WHAT IS EXPECTED:
Will you repeat every item below word for word, keeping each line unchanged?

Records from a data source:
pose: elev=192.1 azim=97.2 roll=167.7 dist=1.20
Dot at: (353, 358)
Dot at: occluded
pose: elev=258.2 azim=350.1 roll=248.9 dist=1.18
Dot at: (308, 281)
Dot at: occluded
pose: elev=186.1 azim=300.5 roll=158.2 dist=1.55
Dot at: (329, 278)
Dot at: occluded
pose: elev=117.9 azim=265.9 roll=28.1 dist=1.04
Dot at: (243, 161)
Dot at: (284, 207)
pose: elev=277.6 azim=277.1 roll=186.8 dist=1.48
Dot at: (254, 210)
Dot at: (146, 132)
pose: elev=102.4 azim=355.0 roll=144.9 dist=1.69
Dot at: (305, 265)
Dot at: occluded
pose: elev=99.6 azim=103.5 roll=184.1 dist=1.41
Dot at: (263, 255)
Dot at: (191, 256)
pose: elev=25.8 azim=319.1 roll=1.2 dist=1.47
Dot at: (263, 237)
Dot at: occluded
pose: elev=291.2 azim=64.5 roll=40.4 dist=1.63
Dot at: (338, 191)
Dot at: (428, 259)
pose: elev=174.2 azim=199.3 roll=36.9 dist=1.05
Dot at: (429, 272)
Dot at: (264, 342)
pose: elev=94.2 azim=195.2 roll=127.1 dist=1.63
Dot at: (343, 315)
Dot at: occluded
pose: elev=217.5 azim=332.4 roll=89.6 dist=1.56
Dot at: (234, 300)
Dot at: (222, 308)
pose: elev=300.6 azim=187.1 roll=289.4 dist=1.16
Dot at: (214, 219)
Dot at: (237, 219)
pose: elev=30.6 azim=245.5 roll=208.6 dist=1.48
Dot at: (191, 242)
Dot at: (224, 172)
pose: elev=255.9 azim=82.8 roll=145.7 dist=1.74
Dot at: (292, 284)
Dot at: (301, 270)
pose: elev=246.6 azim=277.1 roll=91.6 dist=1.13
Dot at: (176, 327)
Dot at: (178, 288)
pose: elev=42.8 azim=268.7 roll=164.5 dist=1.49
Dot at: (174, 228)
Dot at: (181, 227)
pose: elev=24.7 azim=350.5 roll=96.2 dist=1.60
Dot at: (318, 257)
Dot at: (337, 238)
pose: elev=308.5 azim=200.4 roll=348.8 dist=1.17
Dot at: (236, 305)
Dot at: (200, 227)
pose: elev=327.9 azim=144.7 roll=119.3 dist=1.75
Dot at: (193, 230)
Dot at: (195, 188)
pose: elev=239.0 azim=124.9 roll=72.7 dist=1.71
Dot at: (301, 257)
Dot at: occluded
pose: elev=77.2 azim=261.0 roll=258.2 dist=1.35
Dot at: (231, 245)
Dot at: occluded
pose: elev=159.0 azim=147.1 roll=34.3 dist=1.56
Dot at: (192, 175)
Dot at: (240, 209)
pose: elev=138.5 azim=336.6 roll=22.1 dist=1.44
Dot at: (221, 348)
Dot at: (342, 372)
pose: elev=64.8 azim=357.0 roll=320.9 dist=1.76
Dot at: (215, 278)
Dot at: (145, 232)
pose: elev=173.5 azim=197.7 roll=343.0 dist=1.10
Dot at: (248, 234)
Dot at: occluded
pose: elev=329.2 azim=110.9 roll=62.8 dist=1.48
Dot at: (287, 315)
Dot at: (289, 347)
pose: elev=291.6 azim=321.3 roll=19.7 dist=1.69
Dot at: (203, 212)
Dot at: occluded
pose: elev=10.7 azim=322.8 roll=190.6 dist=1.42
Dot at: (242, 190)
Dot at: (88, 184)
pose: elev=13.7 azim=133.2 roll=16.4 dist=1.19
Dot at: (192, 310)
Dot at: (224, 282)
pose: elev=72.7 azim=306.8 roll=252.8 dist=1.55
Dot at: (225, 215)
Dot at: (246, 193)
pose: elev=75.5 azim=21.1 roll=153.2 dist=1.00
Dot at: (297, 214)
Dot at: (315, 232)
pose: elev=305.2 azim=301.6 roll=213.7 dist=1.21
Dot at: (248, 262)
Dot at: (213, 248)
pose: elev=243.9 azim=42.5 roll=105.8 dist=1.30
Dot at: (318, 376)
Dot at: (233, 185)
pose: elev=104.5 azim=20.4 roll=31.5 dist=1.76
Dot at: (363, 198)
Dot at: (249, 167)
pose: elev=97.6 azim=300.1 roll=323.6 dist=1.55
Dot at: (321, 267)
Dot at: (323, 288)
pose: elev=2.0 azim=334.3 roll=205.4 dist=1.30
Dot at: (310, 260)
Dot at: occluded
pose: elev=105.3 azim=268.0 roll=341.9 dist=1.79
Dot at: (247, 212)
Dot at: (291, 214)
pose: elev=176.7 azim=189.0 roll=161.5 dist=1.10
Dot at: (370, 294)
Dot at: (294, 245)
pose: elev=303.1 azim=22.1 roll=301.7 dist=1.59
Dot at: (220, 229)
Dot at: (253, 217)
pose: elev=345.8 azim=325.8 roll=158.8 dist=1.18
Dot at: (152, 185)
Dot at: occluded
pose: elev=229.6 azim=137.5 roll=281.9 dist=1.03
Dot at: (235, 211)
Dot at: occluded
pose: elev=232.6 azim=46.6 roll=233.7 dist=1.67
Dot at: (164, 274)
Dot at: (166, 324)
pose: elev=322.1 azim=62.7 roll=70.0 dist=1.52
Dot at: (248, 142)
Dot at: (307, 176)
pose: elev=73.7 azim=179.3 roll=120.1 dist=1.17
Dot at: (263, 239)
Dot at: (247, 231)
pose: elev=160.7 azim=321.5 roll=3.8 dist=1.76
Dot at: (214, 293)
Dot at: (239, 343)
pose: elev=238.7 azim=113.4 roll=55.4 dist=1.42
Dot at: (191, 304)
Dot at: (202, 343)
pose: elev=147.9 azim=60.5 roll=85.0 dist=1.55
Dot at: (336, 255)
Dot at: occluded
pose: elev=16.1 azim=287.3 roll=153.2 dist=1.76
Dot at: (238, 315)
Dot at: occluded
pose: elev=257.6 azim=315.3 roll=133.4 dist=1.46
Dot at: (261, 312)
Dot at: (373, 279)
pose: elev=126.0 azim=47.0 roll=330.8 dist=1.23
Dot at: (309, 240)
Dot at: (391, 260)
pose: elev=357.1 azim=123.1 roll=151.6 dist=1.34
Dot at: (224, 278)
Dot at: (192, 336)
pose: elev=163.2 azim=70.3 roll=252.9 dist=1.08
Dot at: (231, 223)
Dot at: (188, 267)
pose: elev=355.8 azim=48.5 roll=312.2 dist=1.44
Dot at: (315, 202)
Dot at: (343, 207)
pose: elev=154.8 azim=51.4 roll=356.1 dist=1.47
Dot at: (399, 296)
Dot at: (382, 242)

WRITTEN RESPONSE:
pose: elev=192.1 azim=97.2 roll=167.7 dist=1.20
Dot at: (353, 358)
Dot at: occluded
pose: elev=258.2 azim=350.1 roll=248.9 dist=1.18
Dot at: (308, 281)
Dot at: occluded
pose: elev=186.1 azim=300.5 roll=158.2 dist=1.55
Dot at: (329, 278)
Dot at: occluded
pose: elev=117.9 azim=265.9 roll=28.1 dist=1.04
Dot at: (243, 161)
Dot at: (284, 207)
pose: elev=277.6 azim=277.1 roll=186.8 dist=1.48
Dot at: (254, 210)
Dot at: (146, 132)
pose: elev=102.4 azim=355.0 roll=144.9 dist=1.69
Dot at: (305, 265)
Dot at: occluded
pose: elev=99.6 azim=103.5 roll=184.1 dist=1.41
Dot at: (263, 255)
Dot at: (191, 256)
pose: elev=25.8 azim=319.1 roll=1.2 dist=1.47
Dot at: (263, 237)
Dot at: occluded
pose: elev=291.2 azim=64.5 roll=40.4 dist=1.63
Dot at: (338, 191)
Dot at: (428, 259)
pose: elev=174.2 azim=199.3 roll=36.9 dist=1.05
Dot at: (429, 272)
Dot at: (264, 342)
pose: elev=94.2 azim=195.2 roll=127.1 dist=1.63
Dot at: (343, 315)
Dot at: occluded
pose: elev=217.5 azim=332.4 roll=89.6 dist=1.56
Dot at: (234, 300)
Dot at: (222, 308)
pose: elev=300.6 azim=187.1 roll=289.4 dist=1.16
Dot at: (214, 219)
Dot at: (237, 219)
pose: elev=30.6 azim=245.5 roll=208.6 dist=1.48
Dot at: (191, 242)
Dot at: (224, 172)
pose: elev=255.9 azim=82.8 roll=145.7 dist=1.74
Dot at: (292, 284)
Dot at: (301, 270)
pose: elev=246.6 azim=277.1 roll=91.6 dist=1.13
Dot at: (176, 327)
Dot at: (178, 288)
pose: elev=42.8 azim=268.7 roll=164.5 dist=1.49
Dot at: (174, 228)
Dot at: (181, 227)
pose: elev=24.7 azim=350.5 roll=96.2 dist=1.60
Dot at: (318, 257)
Dot at: (337, 238)
pose: elev=308.5 azim=200.4 roll=348.8 dist=1.17
Dot at: (236, 305)
Dot at: (200, 227)
pose: elev=327.9 azim=144.7 roll=119.3 dist=1.75
Dot at: (193, 230)
Dot at: (195, 188)
pose: elev=239.0 azim=124.9 roll=72.7 dist=1.71
Dot at: (301, 257)
Dot at: occluded
pose: elev=77.2 azim=261.0 roll=258.2 dist=1.35
Dot at: (231, 245)
Dot at: occluded
pose: elev=159.0 azim=147.1 roll=34.3 dist=1.56
Dot at: (192, 175)
Dot at: (240, 209)
pose: elev=138.5 azim=336.6 roll=22.1 dist=1.44
Dot at: (221, 348)
Dot at: (342, 372)
pose: elev=64.8 azim=357.0 roll=320.9 dist=1.76
Dot at: (215, 278)
Dot at: (145, 232)
pose: elev=173.5 azim=197.7 roll=343.0 dist=1.10
Dot at: (248, 234)
Dot at: occluded
pose: elev=329.2 azim=110.9 roll=62.8 dist=1.48
Dot at: (287, 315)
Dot at: (289, 347)
pose: elev=291.6 azim=321.3 roll=19.7 dist=1.69
Dot at: (203, 212)
Dot at: occluded
pose: elev=10.7 azim=322.8 roll=190.6 dist=1.42
Dot at: (242, 190)
Dot at: (88, 184)
pose: elev=13.7 azim=133.2 roll=16.4 dist=1.19
Dot at: (192, 310)
Dot at: (224, 282)
pose: elev=72.7 azim=306.8 roll=252.8 dist=1.55
Dot at: (225, 215)
Dot at: (246, 193)
pose: elev=75.5 azim=21.1 roll=153.2 dist=1.00
Dot at: (297, 214)
Dot at: (315, 232)
pose: elev=305.2 azim=301.6 roll=213.7 dist=1.21
Dot at: (248, 262)
Dot at: (213, 248)
pose: elev=243.9 azim=42.5 roll=105.8 dist=1.30
Dot at: (318, 376)
Dot at: (233, 185)
pose: elev=104.5 azim=20.4 roll=31.5 dist=1.76
Dot at: (363, 198)
Dot at: (249, 167)
pose: elev=97.6 azim=300.1 roll=323.6 dist=1.55
Dot at: (321, 267)
Dot at: (323, 288)
pose: elev=2.0 azim=334.3 roll=205.4 dist=1.30
Dot at: (310, 260)
Dot at: occluded
pose: elev=105.3 azim=268.0 roll=341.9 dist=1.79
Dot at: (247, 212)
Dot at: (291, 214)
pose: elev=176.7 azim=189.0 roll=161.5 dist=1.10
Dot at: (370, 294)
Dot at: (294, 245)
pose: elev=303.1 azim=22.1 roll=301.7 dist=1.59
Dot at: (220, 229)
Dot at: (253, 217)
pose: elev=345.8 azim=325.8 roll=158.8 dist=1.18
Dot at: (152, 185)
Dot at: occluded
pose: elev=229.6 azim=137.5 roll=281.9 dist=1.03
Dot at: (235, 211)
Dot at: occluded
pose: elev=232.6 azim=46.6 roll=233.7 dist=1.67
Dot at: (164, 274)
Dot at: (166, 324)
pose: elev=322.1 azim=62.7 roll=70.0 dist=1.52
Dot at: (248, 142)
Dot at: (307, 176)
pose: elev=73.7 azim=179.3 roll=120.1 dist=1.17
Dot at: (263, 239)
Dot at: (247, 231)
pose: elev=160.7 azim=321.5 roll=3.8 dist=1.76
Dot at: (214, 293)
Dot at: (239, 343)
pose: elev=238.7 azim=113.4 roll=55.4 dist=1.42
Dot at: (191, 304)
Dot at: (202, 343)
pose: elev=147.9 azim=60.5 roll=85.0 dist=1.55
Dot at: (336, 255)
Dot at: occluded
pose: elev=16.1 azim=287.3 roll=153.2 dist=1.76
Dot at: (238, 315)
Dot at: occluded
pose: elev=257.6 azim=315.3 roll=133.4 dist=1.46
Dot at: (261, 312)
Dot at: (373, 279)
pose: elev=126.0 azim=47.0 roll=330.8 dist=1.23
Dot at: (309, 240)
Dot at: (391, 260)
pose: elev=357.1 azim=123.1 roll=151.6 dist=1.34
Dot at: (224, 278)
Dot at: (192, 336)
pose: elev=163.2 azim=70.3 roll=252.9 dist=1.08
Dot at: (231, 223)
Dot at: (188, 267)
pose: elev=355.8 azim=48.5 roll=312.2 dist=1.44
Dot at: (315, 202)
Dot at: (343, 207)
pose: elev=154.8 azim=51.4 roll=356.1 dist=1.47
Dot at: (399, 296)
Dot at: (382, 242)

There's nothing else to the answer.